Interferon-free direct-acting antiviral (DAA) regimens for chronic hepatitis C virus (HCV) infection can cause reactivation of herpesvirus, said the authors of a multicenter case series published in the November issue of Clinical Gastroenterology and Hepatology.
Reactivation occurred in 10 of 576 (2%) patients treated at three hospitals in Spain, reported Dr. Christie Perello of Puerta de Hierro University Hospital in Madrid, together with her associates. Clinicians who treat HCV should maintain a high degree of clinical suspicion for latent herpesvirus infection, particularly when patients are older or have undergone liver transplantation, and should consider varicella zoster virus vaccination before beginning DAA therapy in nontransplant patients, they said.
In all, 2% of patients had herpesvirus reactivations a median of 8 weeks after starting an interferon-free DAA regimen. Seven patients had cirrhosis, three were liver transplant recipients, and all achieved a sustained viral response. Seven patients were receiving sofosbuvir with ledipasvir, either with or without ribavirin; two patients were receiving ombitasvir with paritaprevir and ritonavir plus dasabuvir, with or without ribavirin; and one patient was receiving sofosbuvir with simeprevir plus ribavirin. Median age was 67 years. Seven cases involved cutaneous herpes, two involved ocular herpes, and one was herpes labialis. Two patients developed postherpetic neuralgia requiring gabapentin or pregabalin therapy, and one developed keratouveitis that was treated with valacyclovir (1 g every 8 hours for 7 days). Two other patients also received valacyclovir, three received famciclovir, and the remaining four received acyclovir. When the study was published, one patient, a 68-year-old male with postherpetic neuralgia, had residual symptoms even after undergoing antiviral therapy and nerve ablation. This patient was a liver transplantee and therefore was immunosuppressed, but like the others, he only developed herpesvirus reactivation after starting DAA HCV treatment, the researcher said.

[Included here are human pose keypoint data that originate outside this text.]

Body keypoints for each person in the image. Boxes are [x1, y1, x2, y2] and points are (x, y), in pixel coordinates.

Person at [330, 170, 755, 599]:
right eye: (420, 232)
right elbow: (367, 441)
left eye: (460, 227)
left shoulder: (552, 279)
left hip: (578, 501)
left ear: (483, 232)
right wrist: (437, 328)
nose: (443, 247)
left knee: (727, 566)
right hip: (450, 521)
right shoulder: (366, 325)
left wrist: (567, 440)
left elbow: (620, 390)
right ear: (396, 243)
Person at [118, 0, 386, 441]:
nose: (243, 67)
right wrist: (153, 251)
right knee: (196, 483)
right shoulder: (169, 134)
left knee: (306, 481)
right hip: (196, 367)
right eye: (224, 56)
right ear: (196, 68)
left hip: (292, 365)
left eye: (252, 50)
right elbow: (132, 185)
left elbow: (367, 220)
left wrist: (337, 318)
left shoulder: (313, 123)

In contrast, there were no reactivations among historical controls during a median of 37 months of follow-up. “Even when a causal relationship is not definitive, based on the temporal association and recent experience we conclude that the incidence of herpesvirus reactivation may be increased among patients on interferon-free regimens,” the researchers concluded. “More research is necessary in this new field because unexpected events might be arising in patients treated with direct-acting antivirals.”
The investigators did not report funding sources. Dr. Perello had no disclosures. Four coinvestigators reported ties to Gilead, Bristol-Myers Squibb, AbbVie, Merck Sharp & Dohme, and Janssen.
Key clinical point: Latent herpesvirus infection may reactivate with interferon-free direct-acting antiviral treatment for chronic hepatitis C virus infection.
Major finding: In all, 2% of recipients of these regimens had herpesvirus reactivation a median of 8 weeks after starting treatment. Historical controls had no documented reactivations.
Data source: A multicenter retrospective study of 576 HCV-infected patients treated with interferon-free DAA regimens and 230 historical matched controls.
Disclosures: The investigators did not report funding sources. Dr. Perello had no disclosures. Four coinvestigators reported ties to Gilead, Bristol-Myers Squibb, AbbVie, Merck Sharp & Dohme, and Janssen.